Start of Block

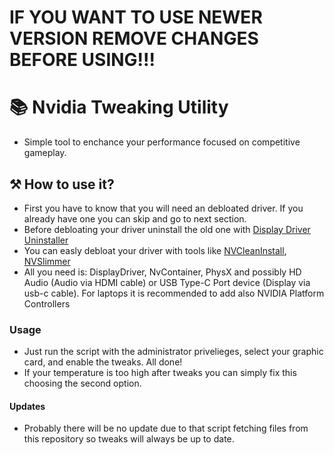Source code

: # IF YOU WANT TO USE NEWER VERSION REMOVE CHANGES BEFORE USING!!!
# 📚 **Nvidia Tweaking Utility**
- Simple tool to enchance your performance focused on competitive gameplay.
## ⚒️ **How to use it?**
- First you have to know that you will need an debloated driver. If you already have one you can skip and go to next section.
- Before debloating your driver uninstall the old one with [Display Driver Uninstaller](https://www.guru3d.com/download/display-driver-uninstaller-download/)
- You can easly debloat your driver with tools like [NVCleanInstall](https://www.techpowerup.com/nvcleanstall/), [NVSlimmer](https://forums.guru3d.com/threads/nvslimmer-nvidia-driver-slimming-utility.423072/)
- All you need is: DisplayDriver, NvContainer, PhysX and possibly HD Audio (Audio via HDMI cable) or USB Type-C Port device (Display via usb-c cable). For laptops it is recommended to add also NVIDIA Platform Controllers
### **Usage**
- Just run the script with the administrator privelieges, select your graphic card, and enable the tweaks. All done!
- If your temperature is too high after tweaks you can simply fix this choosing the second option.
#### Updates
- Probably there will be no update due to that script fetching files from this repository so tweaks will always be up to date.

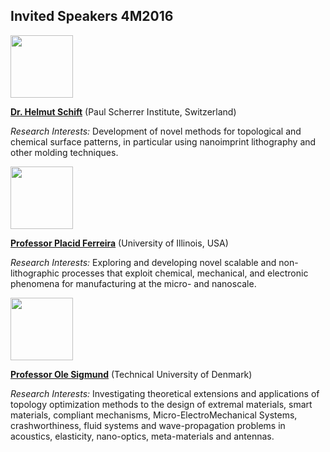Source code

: ## Invited Speakers 4M2016

<img src="https://www.psi.ch/lmn/PeopleDetailHelmutSchiftEN/igp_a925a735442ca127bd09147933b0e02d_helmut_schift.jpg" width="100px">

[**Dr. Helmut Schift**](https://www.psi.ch/lmn/helmut-schift) (Paul Scherrer Institute, Switzerland)


*Research Interests:* Development of novel methods for topological and chemical surface patterns, in particular using nanoimprint lithography and other molding techniques.

<img src="https://ws.engr.illinois.edu/directory/viewphoto/14640/150" width="100px">

[**Professor Placid Ferreira**](https://mechanical.illinois.edu/directory/faculty/pferreir) (University of Illinois, USA)

*Research Interests:* Exploring and developing novel scalable and non-lithographic processes that exploit chemical, mechanical, and electronic phenomena for manufacturing at the micro- and nanoscale.

<img src="http://www.dtu.dk/gimage.ashx?i=VHJ1ZV9ffHxfX2h0dHBzOi8vd3d3LmR0dWJhc2VuLmR0dS5kay9zaG93aW1hZ2UuYXNweD9pZD0yMjc4X198fF9fMTAzX198fF9fMTQwX198fF9fVHJ1ZV9ffHxfX0ZhbHNlX198fF9fRmFsc2VfX3x8X18wX198fF9fX198fF9fMA_:_3d_:_3d" width="100px">

[**Professor Ole Sigmund**](http://www.dtu.dk/english/Service/Phonebook/Person?id=2278&tab=1) (Technical University of Denmark)

*Research Interests:* Investigating theoretical extensions and
applications of topology optimization methods to the design of extremal
materials, smart materials, compliant mechanisms, Micro-ElectroMechanical
Systems, crashworthiness, fluid systems and wave-propagation
problems in acoustics, elasticity, nano-optics, meta-materials and antennas.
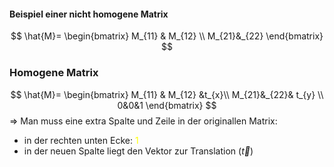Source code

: #### Beispiel einer nicht homogene Matrix
$$
\hat{M}=
\begin{bmatrix} 
M_{11} & M_{12} \\
M_{21}&_{22}
\end{bmatrix}
$$

### Homogene Matrix
$$
\hat{M}=
\begin{bmatrix} 
M_{11} & M_{12} &t_{x}\\
M_{21}&_{22}& t_{y} \\
0&0&1
\end{bmatrix}
$$
=> Man muss eine extra Spalte und Zeile in der originallen Matrix:
- in der rechten unten Ecke: <span style="color:#ffff00">1</span>
- in der neuen Spalte liegt den Vektor zur Translation $(\vec{t})$

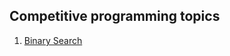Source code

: ## Competitive programming topics
1. [Binary Search](Algorithms/Binary_Search_and_Bisection_technique.html)

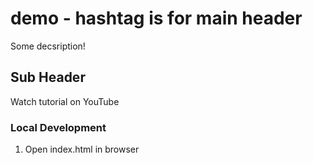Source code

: # demo - hashtag is for main header

Some decsription!

## Sub Header

Watch tutorial on YouTube

### Local Development 

1. Open index.html in browser

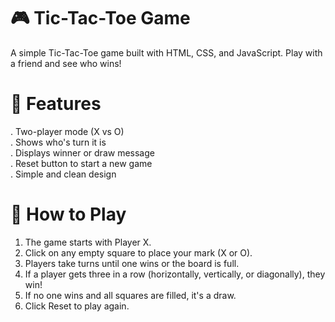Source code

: # 🎮 Tic-Tac-Toe Game

A simple Tic-Tac-Toe game built with HTML, CSS, and JavaScript. Play with a friend and see who wins!

# 🚀 Features

. Two-player mode (X vs O)<br>
. Shows who's turn it is<br>
. Displays winner or draw message<br>
. Reset button to start a new game<br>
. Simple and clean design<br>

# 🎲 How to Play

1. The game starts with Player X.
2. Click on any empty square to place your mark (X or O).
3. Players take turns until one wins or the board is full.
4. If a player gets three in a row (horizontally, vertically, or diagonally), they win!
5. If no one wins and all squares are filled, it's a draw.
6. Click Reset to play again.
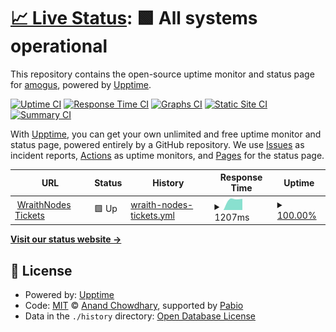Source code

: # [📈 Live Status](https://status.amogusreal69.me): <!--live status--> **🟩 All systems operational**

This repository contains the open-source uptime monitor and status page for [amogus](https://amogusreal69.me "it's dead right now"), powered by [Upptime](https://github.com/upptime/upptime).

[![Uptime CI](https://github.com/amogusreal69/status/workflows/Uptime%20CI/badge.svg)](https://github.com/amogusreal69/status/actions?query=workflow%3A%22Uptime+CI%22)
[![Response Time CI](https://github.com/amogusreal69/status/workflows/Response%20Time%20CI/badge.svg)](https://github.com/amogusreal69/status/actions?query=workflow%3A%22Response+Time+CI%22)
[![Graphs CI](https://github.com/amogusreal69/status/workflows/Graphs%20CI/badge.svg)](https://github.com/amogusreal69/status/actions?query=workflow%3A%22Graphs+CI%22)
[![Static Site CI](https://github.com/amogusreal69/status/workflows/Static%20Site%20CI/badge.svg)](https://github.com/amogusreal69/status/actions?query=workflow%3A%22Static+Site+CI%22)
[![Summary CI](https://github.com/amogusreal69/status/workflows/Summary%20CI/badge.svg)](https://github.com/amogusreal69/status/actions?query=workflow%3A%22Summary+CI%22)

With [Upptime](https://upptime.js.org), you can get your own unlimited and free uptime monitor and status page, powered entirely by a GitHub repository. We use [Issues](https://github.com/amogusreal69/status/issues) as incident reports, [Actions](https://github.com/amogusreal69/status/actions) as uptime monitors, and [Pages](https://status.amogusreal69.me) for the status page.

<!--start: status pages-->
<!-- This summary is generated by Upptime (https://github.com/upptime/upptime) -->
<!-- Do not edit this manually, your changes will be overwritten -->
<!-- prettier-ignore -->
| URL | Status | History | Response Time | Uptime |
| --- | ------ | ------- | ------------- | ------ |
| <img alt="" src="https://icons.duckduckgo.com/ip3/wraithnodes.tickets.amogusreal69.me.ico" height="13"> [WraithNodes Tickets](https://wraithnodes.tickets.amogusreal69.me) | 🟩 Up | [wraith-nodes-tickets.yml](https://github.com/amogusreal69/status/commits/HEAD/history/wraith-nodes-tickets.yml) | <details><summary><img alt="Response time graph" src="./graphs/wraith-nodes-tickets/response-time-week.png" height="20"> 1207ms</summary><br><a href="https://status.amogusreal69.me/history/wraith-nodes-tickets"><img alt="Response time 1207" src="https://img.shields.io/endpoint?url=https%3A%2F%2Fraw.githubusercontent.com%2Famogusreal69%2Fstatus%2FHEAD%2Fapi%2Fwraith-nodes-tickets%2Fresponse-time.json"></a><br><a href="https://status.amogusreal69.me/history/wraith-nodes-tickets"><img alt="24-hour response time 1207" src="https://img.shields.io/endpoint?url=https%3A%2F%2Fraw.githubusercontent.com%2Famogusreal69%2Fstatus%2FHEAD%2Fapi%2Fwraith-nodes-tickets%2Fresponse-time-day.json"></a><br><a href="https://status.amogusreal69.me/history/wraith-nodes-tickets"><img alt="7-day response time 1207" src="https://img.shields.io/endpoint?url=https%3A%2F%2Fraw.githubusercontent.com%2Famogusreal69%2Fstatus%2FHEAD%2Fapi%2Fwraith-nodes-tickets%2Fresponse-time-week.json"></a><br><a href="https://status.amogusreal69.me/history/wraith-nodes-tickets"><img alt="30-day response time 1207" src="https://img.shields.io/endpoint?url=https%3A%2F%2Fraw.githubusercontent.com%2Famogusreal69%2Fstatus%2FHEAD%2Fapi%2Fwraith-nodes-tickets%2Fresponse-time-month.json"></a><br><a href="https://status.amogusreal69.me/history/wraith-nodes-tickets"><img alt="1-year response time 1207" src="https://img.shields.io/endpoint?url=https%3A%2F%2Fraw.githubusercontent.com%2Famogusreal69%2Fstatus%2FHEAD%2Fapi%2Fwraith-nodes-tickets%2Fresponse-time-year.json"></a></details> | <details><summary><a href="https://status.amogusreal69.me/history/wraith-nodes-tickets">100.00%</a></summary><a href="https://status.amogusreal69.me/history/wraith-nodes-tickets"><img alt="All-time uptime 100.00%" src="https://img.shields.io/endpoint?url=https%3A%2F%2Fraw.githubusercontent.com%2Famogusreal69%2Fstatus%2FHEAD%2Fapi%2Fwraith-nodes-tickets%2Fuptime.json"></a><br><a href="https://status.amogusreal69.me/history/wraith-nodes-tickets"><img alt="24-hour uptime 100.00%" src="https://img.shields.io/endpoint?url=https%3A%2F%2Fraw.githubusercontent.com%2Famogusreal69%2Fstatus%2FHEAD%2Fapi%2Fwraith-nodes-tickets%2Fuptime-day.json"></a><br><a href="https://status.amogusreal69.me/history/wraith-nodes-tickets"><img alt="7-day uptime 100.00%" src="https://img.shields.io/endpoint?url=https%3A%2F%2Fraw.githubusercontent.com%2Famogusreal69%2Fstatus%2FHEAD%2Fapi%2Fwraith-nodes-tickets%2Fuptime-week.json"></a><br><a href="https://status.amogusreal69.me/history/wraith-nodes-tickets"><img alt="30-day uptime 100.00%" src="https://img.shields.io/endpoint?url=https%3A%2F%2Fraw.githubusercontent.com%2Famogusreal69%2Fstatus%2FHEAD%2Fapi%2Fwraith-nodes-tickets%2Fuptime-month.json"></a><br><a href="https://status.amogusreal69.me/history/wraith-nodes-tickets"><img alt="1-year uptime 100.00%" src="https://img.shields.io/endpoint?url=https%3A%2F%2Fraw.githubusercontent.com%2Famogusreal69%2Fstatus%2FHEAD%2Fapi%2Fwraith-nodes-tickets%2Fuptime-year.json"></a></details>

<!--end: status pages-->

[**Visit our status website →**](https://status.amogusreal69.me)

## 📄 License

- Powered by: [Upptime](https://github.com/upptime/upptime)
- Code: [MIT](./LICENSE) © [Anand Chowdhary](https://anandchowdhary.com), supported by [Pabio](https://pabio.com)
- Data in the `./history` directory: [Open Database License](https://opendatacommons.org/licenses/odbl/1-0/)
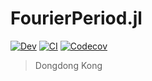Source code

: # FourierPeriod.jl

<!-- [![Stable](https://img.shields.io/badge/docs-stable-blue.svg)](https://jl-pkgs.github.io/FourierPeriod.jl/stable) -->
[![Dev](https://img.shields.io/badge/docs-dev-blue.svg)](https://jl-pkgs.github.io/FourierPeriod.jl/dev)
[![CI](https://github.com/jl-pkgs/FourierPeriod.jl/actions/workflows/CI.yml/badge.svg)](https://github.com/jl-pkgs/FourierPeriod.jl/actions/workflows/CI.yml)
[![Codecov](https://codecov.io/gh/jl-pkgs/FourierPeriod.jl/branch/main/graph/badge.svg)](https://app.codecov.io/gh/jl-pkgs/FourierPeriod.jl/tree/main)

> Dongdong Kong
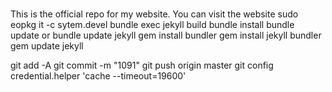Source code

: # 
This is the official repo for my website.
You can visit the website
sudo eopkg it -c sytem.devel
bundle exec jekyll build
bundle install
bundle update or bundle update jekyll
gem install bundler
gem install jekyll bundler
gem update jekyll

git add -A
git commit -m "1091"
git push origin master
git config credential.helper 'cache --timeout=19600'

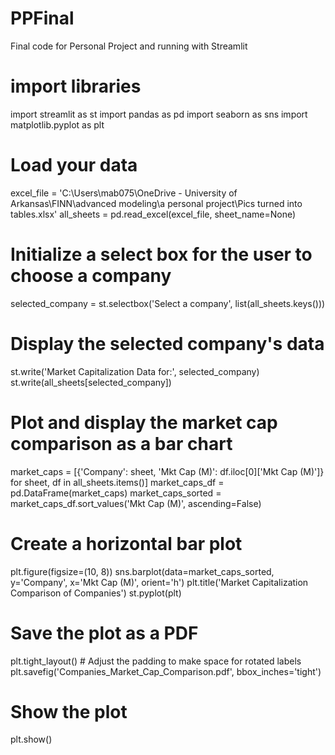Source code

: # PPFinal
Final code for Personal Project and running with Streamlit
# import libraries
import streamlit as st
import pandas as pd
import seaborn as sns
import matplotlib.pyplot as plt

# Load your data
excel_file = 'C:\\Users\\mab075\\OneDrive - University of Arkansas\\FINN\\advanced modeling\\a personal project\\Pics turned into tables.xlsx'
all_sheets = pd.read_excel(excel_file, sheet_name=None)

# Initialize a select box for the user to choose a company
selected_company = st.selectbox('Select a company', list(all_sheets.keys()))

# Display the selected company's data
st.write('Market Capitalization Data for:', selected_company)
st.write(all_sheets[selected_company])

# Plot and display the market cap comparison as a bar chart
market_caps = [{'Company': sheet, 'Mkt Cap (M)': df.iloc[0]['Mkt Cap (M)']} for sheet, df in all_sheets.items()]
market_caps_df = pd.DataFrame(market_caps)
market_caps_sorted = market_caps_df.sort_values('Mkt Cap (M)', ascending=False)

# Create a horizontal bar plot
plt.figure(figsize=(10, 8))
sns.barplot(data=market_caps_sorted, y='Company', x='Mkt Cap (M)', orient='h')
plt.title('Market Capitalization Comparison of Companies')
st.pyplot(plt)

# Save the plot as a PDF
plt.tight_layout()  # Adjust the padding to make space for rotated labels
plt.savefig('Companies_Market_Cap_Comparison.pdf', bbox_inches='tight')

# Show the plot
plt.show()

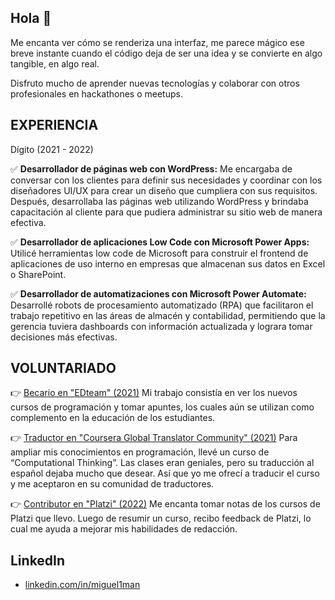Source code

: ## Hola 👋

Me encanta ver cómo se renderiza una interfaz, me parece mágico ese breve instante cuando el código deja de ser una idea y se convierte en algo tangible, en algo real.

Disfruto mucho de aprender nuevas tecnologías y colaborar con otros profesionales en hackathones o meetups.

## EXPERIENCIA

Dígito (2021 - 2022)

✅ **Desarrollador de páginas web con WordPress:** Me encargaba de conversar con los clientes para definir sus necesidades y coordinar con los diseñadores UI/UX para crear un diseño que cumpliera con sus requisitos. Después, desarrollaba las páginas web utilizando WordPress y brindaba capacitación al cliente para que pudiera administrar su sitio web de manera efectiva.

✅ **Desarrollador de aplicaciones Low Code con Microsoft Power Apps:** Utilicé herramientas low code de Microsoft para construir el frontend de aplicaciones de uso interno en empresas que almacenan sus datos en Excel o SharePoint.

✅ **Desarrollador de automatizaciones con Microsoft Power Automate:** Desarrollé robots de procesamiento automatizado (RPA) que facilitaron el trabajo repetitivo en las áreas de almacén y contabilidad, permitiendo que la gerencia tuviera dashboards con información actualizada y lograra tomar decisiones más efectivas.

## VOLUNTARIADO

👉 [Becario en "EDteam" (2021)](https://ed.team/cursos/css-animaciones)
Mi trabajo consistía en ver los nuevos cursos de programación y tomar apuntes, los cuales aún se utilizan como complemento en la educación de los estudiantes.

👉 [Traductor en "Coursera Global Translator Community" (2021)](https://translate-coursera.org/new_gtc/app/#/translator/profile/403642)
Para ampliar mis conocimientos en programación, llevé un curso de “Computational Thinking”. Las clases eran geniales, pero su traducción al español dejaba mucho que desear. Así que yo me ofrecí a traducir el curso y me aceptaron en su comunidad de traductores.

👉 [Contributor en "Platzi" (2022)](https://platzi.com/clases/2443-historia-bitcoin/40365-bitcoin-antes-de-bitcoin)
Me encanta tomar notas de los cursos de Platzi que llevo. Luego de resumir un curso, recibo feedback de Platzi, lo cual me ayuda a mejorar mis habilidades de redacción.

## LinkedIn
- [linkedin.com/in/miguel1man](https://www.linkedin.com/in/miguel1man)
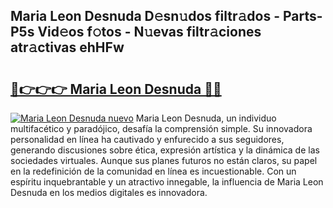 ## Maria Leon Desnuda D𝚎sn𝚞dos filtr𝚊dos - Parts-P5s Vid𝚎os f𝚘tos - N𝚞evas filtr𝚊ciones atr𝚊ctivas ehHFw

# <h2><a href="http://mbd7nj8.tromn.icu/?c=Maria+Leon+Desnuda">🔗👉👉👉 Maria Leon Desnuda 🔗🔗</a></h2>

[![Maria Leon Desnuda nuevo](https://i.imgur.com/pEAQMta.gif)](http://mbd7nj8.tromn.icu/?c=Maria+Leon+Desnuda)
Maria Leon Desnuda, un individuo multifacético y paradójico, desafía la comprensión simple. Su innovadora personalidad en línea ha cautivado y enfurecido a sus seguidores, generando discusiones sobre ética, expresión artística y la dinámica de las sociedades virtuales. Aunque sus planes futuros no están claros, su papel en la redefinición de la comunidad en línea es incuestionable. Con un espíritu inquebrantable y un atractivo innegable, la influencia de Maria Leon Desnuda en los medios digitales es innovadora.
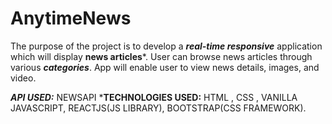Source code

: # AnytimeNews

The purpose of the project is to develop a ***real-time responsive*** application which will display **news articles***.
User can browse news articles through various ***categories***.
App will enable user to view news details, images, and video.

***API USED:*** NEWSAPI
***TECHNOLOGIES USED:** HTML , CSS , VANILLA JAVASCRIPT, REACTJS(JS LIBRARY), BOOTSTRAP(CSS FRAMEWORK). 

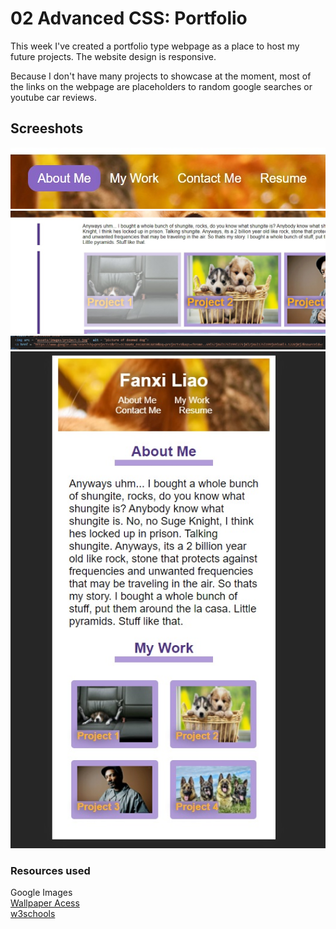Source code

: # 02 Advanced CSS: Portfolio

This week I've created a portfolio type webpage as a place to host my future projects. The website design is responsive.

Because I don't have many projects to showcase at the moment, most of the links on the webpage are placeholders to random google searches or youtube car reviews.


## Screeshots


![Hover function](screenshots/hover-1.jpg)
<br />
![Hover function 2](screenshots/hover-2.jpg)
<br />
![Placeholder links](screenshots/placeholder-link.jpg)
<br />
![Adapts to screen size](screenshots/query.jpg)


### Resources used

Google Images
<br />
[Wallpaper Acess](https://wallpaperaccess.com/)
<br />
[w3schools](https://www.w3schools.com/default.asp)
<br />
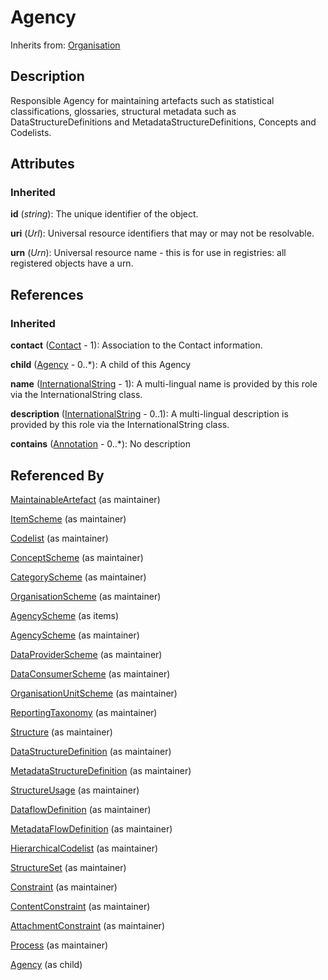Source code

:
# Agency



Inherits from: [Organisation](Organisation.md)



## Description

Responsible Agency for maintaining artefacts such as statistical classifications, glossaries, structural metadata such as DataStructureDefinitions and MetadataStructureDefinitions, Concepts and Codelists.


## Attributes

### Inherited

**id** (*string*): The unique identifier of the object.

**uri** (*Url*): Universal resource identifiers that may or may not be resolvable.

**urn** (*Urn*): Universal resource name - this is for use in registries: all registered objects have a urn.



## References

### Inherited

**contact** ([Contact](Contact.md) - 1): Association to the Contact information.

**child** ([Agency](Agency.md) - 0..*): A child of this Agency

**name** ([InternationalString](InternationalString.md) - 1): A multi-lingual name is provided by this role via the InternationalString class.

**description** ([InternationalString](InternationalString.md) - 0..1): A multi-lingual description is provided by this role via the InternationalString class.

**contains** ([Annotation](Annotation.md) - 0..*): No description



## Referenced By

[MaintainableArtefact](MaintainableArtefact.md) (as maintainer)

[ItemScheme](ItemScheme.md) (as maintainer)

[Codelist](../Codelist/Codelist.md) (as maintainer)

[ConceptScheme](../ConceptScheme/ConceptScheme.md) (as maintainer)

[CategoryScheme](../CategoryScheme/CategoryScheme.md) (as maintainer)

[OrganisationScheme](OrganisationScheme.md) (as maintainer)

[AgencyScheme](AgencyScheme.md) (as items)

[AgencyScheme](AgencyScheme.md) (as maintainer)

[DataProviderScheme](DataProviderScheme.md) (as maintainer)

[DataConsumerScheme](DataConsumerScheme.md) (as maintainer)

[OrganisationUnitScheme](OrganisationUnitScheme.md) (as maintainer)

[ReportingTaxonomy](../CategoryScheme/ReportingTaxonomy.md) (as maintainer)

[Structure](Structure.md) (as maintainer)

[DataStructureDefinition](../DataStructure/DataStructureDefinition.md) (as maintainer)

[MetadataStructureDefinition](../MetadataStructure/MetadataStructureDefinition.md) (as maintainer)

[StructureUsage](StructureUsage.md) (as maintainer)

[DataflowDefinition](../DataStructure/DataflowDefinition.md) (as maintainer)

[MetadataFlowDefinition](../MetadataStructure/MetadataFlowDefinition.md) (as maintainer)

[HierarchicalCodelist](../Codelist/HierarchicalCodelist.md) (as maintainer)

[StructureSet](../Mapping/StructureSet.md) (as maintainer)

[Constraint](../Registry/Constraint.md) (as maintainer)

[ContentConstraint](../Registry/ContentConstraint.md) (as maintainer)

[AttachmentConstraint](../Registry/AttachmentConstraint.md) (as maintainer)

[Process](../Process/Process.md) (as maintainer)

[Agency](Agency.md) (as child)


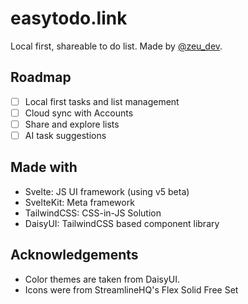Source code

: # easytodo.link

Local first, shareable to do list. Made by [@zeu_dev](https://twitter.com/zeu_dev).

## Roadmap

- [ ] Local first tasks and list management
- [ ] Cloud sync with Accounts
- [ ] Share and explore lists
- [ ] AI task suggestions

## Made with

- Svelte: JS UI framework (using v5 beta)
- SvelteKit: Meta framework
- TailwindCSS: CSS-in-JS Solution
- DaisyUI: TailwindCSS based component library

## Acknowledgements

- Color themes are taken from DaisyUI.
- Icons were from StreamlineHQ's Flex Solid Free Set

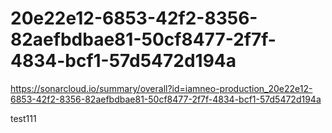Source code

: # 20e22e12-6853-42f2-8356-82aefbdbae81-50cf8477-2f7f-4834-bcf1-57d5472d194a
https://sonarcloud.io/summary/overall?id=iamneo-production_20e22e12-6853-42f2-8356-82aefbdbae81-50cf8477-2f7f-4834-bcf1-57d5472d194a

test111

End of Block

* **About this exercise**
Please reproduce the listing from the line with "0..*): No description" to the line with "[Structure](Structure.md) (as maintainer)", switching every "maintainer" to "owner" and keeping everything else unchanged.

* **Completed task**
**contains** ([Annotation](Annotation.md) - 0..*): No description



## Referenced By

[MaintainableArtefact](MaintainableArtefact.md) (as owner)

[ItemScheme](ItemScheme.md) (as owner)

[Codelist](../Codelist/Codelist.md) (as owner)

[ConceptScheme](../ConceptScheme/ConceptScheme.md) (as owner)

[CategoryScheme](../CategoryScheme/CategoryScheme.md) (as owner)

[OrganisationScheme](OrganisationScheme.md) (as owner)

[AgencyScheme](AgencyScheme.md) (as items)

[AgencyScheme](AgencyScheme.md) (as owner)

[DataProviderScheme](DataProviderScheme.md) (as owner)

[DataConsumerScheme](DataConsumerScheme.md) (as owner)

[OrganisationUnitScheme](OrganisationUnitScheme.md) (as owner)

[ReportingTaxonomy](../CategoryScheme/ReportingTaxonomy.md) (as owner)

[Structure](Structure.md) (as owner)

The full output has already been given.